JV: No! ( laughs ) He was doing an autograph signing at Virgin on Sunset Boulevard. I needed to meet him because you have that thing where you dream about meeting a person you admire so much you want to make sure they live up to all your expectations. And he did. I watched him for so long, how he was with all his fans. He was so incredibly sweet and warm. I didn't want anything from him. I didn't wait in line to get a picture or autograph. I just wanted to give him a copy of my demo to say 'hey, you helped create this. You're amazing and I respect what you do and everything that's happened in your life, I just want to say thank you.' So I gave him something as opposed to asking for something. He would definitely be someone I would love to collaborate with in the future.
LF: What do your parents think of your appearance in Eating Out?

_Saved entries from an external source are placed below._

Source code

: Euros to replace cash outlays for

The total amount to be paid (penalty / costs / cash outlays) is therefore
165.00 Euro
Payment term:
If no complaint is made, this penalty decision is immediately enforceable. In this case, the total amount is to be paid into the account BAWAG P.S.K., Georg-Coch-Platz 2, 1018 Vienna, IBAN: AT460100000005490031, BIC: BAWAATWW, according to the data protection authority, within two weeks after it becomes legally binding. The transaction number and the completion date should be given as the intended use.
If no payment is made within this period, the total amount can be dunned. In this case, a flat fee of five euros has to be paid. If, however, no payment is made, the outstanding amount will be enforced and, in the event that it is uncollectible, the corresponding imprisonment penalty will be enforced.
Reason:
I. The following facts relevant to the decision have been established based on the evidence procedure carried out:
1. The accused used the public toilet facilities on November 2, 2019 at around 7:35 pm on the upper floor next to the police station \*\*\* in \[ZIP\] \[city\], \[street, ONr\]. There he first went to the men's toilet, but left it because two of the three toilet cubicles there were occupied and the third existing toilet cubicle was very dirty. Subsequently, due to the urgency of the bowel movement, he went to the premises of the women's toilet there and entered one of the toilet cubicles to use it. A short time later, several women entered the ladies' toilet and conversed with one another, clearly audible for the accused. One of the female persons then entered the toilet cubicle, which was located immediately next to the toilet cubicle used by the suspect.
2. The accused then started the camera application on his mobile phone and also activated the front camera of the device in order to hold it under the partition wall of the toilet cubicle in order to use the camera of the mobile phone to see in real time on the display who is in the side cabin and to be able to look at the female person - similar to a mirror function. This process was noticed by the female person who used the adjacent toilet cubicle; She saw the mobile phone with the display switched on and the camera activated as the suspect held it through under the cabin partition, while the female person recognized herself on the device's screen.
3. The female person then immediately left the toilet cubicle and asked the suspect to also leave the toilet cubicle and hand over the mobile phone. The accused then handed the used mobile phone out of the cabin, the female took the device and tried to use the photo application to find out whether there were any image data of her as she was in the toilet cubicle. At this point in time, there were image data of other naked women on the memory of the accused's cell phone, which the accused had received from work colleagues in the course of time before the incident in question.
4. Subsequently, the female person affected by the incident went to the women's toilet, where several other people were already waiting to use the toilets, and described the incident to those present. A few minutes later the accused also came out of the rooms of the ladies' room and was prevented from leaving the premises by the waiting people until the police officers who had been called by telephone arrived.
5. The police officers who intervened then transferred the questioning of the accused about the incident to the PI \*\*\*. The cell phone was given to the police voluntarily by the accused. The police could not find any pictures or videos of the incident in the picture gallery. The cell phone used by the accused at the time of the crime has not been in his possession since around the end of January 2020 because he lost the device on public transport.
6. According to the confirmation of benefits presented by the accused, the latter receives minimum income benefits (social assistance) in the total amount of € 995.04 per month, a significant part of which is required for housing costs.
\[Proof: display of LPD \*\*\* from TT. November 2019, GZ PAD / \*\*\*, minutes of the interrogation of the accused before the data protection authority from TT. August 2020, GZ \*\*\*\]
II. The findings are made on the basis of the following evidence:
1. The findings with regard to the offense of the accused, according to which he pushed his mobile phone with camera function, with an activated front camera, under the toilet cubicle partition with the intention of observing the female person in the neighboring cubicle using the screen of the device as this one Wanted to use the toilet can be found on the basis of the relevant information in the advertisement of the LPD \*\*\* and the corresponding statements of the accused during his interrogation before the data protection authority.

JV: My dad has not watched it, he will not see it. His choice. And I can understand that. He's been really amazing as far as dealing with my sexuality. Sometimes they're just not ready. It's hard for parents to see their child engaging in that type of thing and that's fine. My mother saw it twice. She and I have watched it at home together and she loved it. I have to interpret for her for most of it, but she loved it and is proud of it and happy for me. And Ryan's on Desperate Housewives now and she's like 'oh, you kissed a celebrity, how exciting!' She's very gay friendly, very with it. She's grown up with gay friends and living in a deaf world she's come a long way. As far as my career is concerned they're very see-it-to-believe-it type of people. So even though I say I have a record coming out they're like 'OK, that's cool. Will you sell more records than Kelly Clarkson?'
LF: Do you want to act more?
JV: It depends on the project. If it sends a good message or I can relate to or if it's funny or can make me grow within the craft then definitely. I don't want to be playing boys-next-door roles for the rest of my life. I want to play a crack whore! That druggy! Gritty roles.
LF: Who are you gonna vote for on AI this season?
JV: I like Mario and I love Mikalah. I think she's adorable and spunky and so pretty. She reminds me of Nelly Furtado a bit.
LF: Would you do a duet with Clay?
LF: But you could help him come out.
JV: No. I wouldn't. Uch. I couldn't. I'd rather duet with Kelly or George Michael. Oh no. Gross.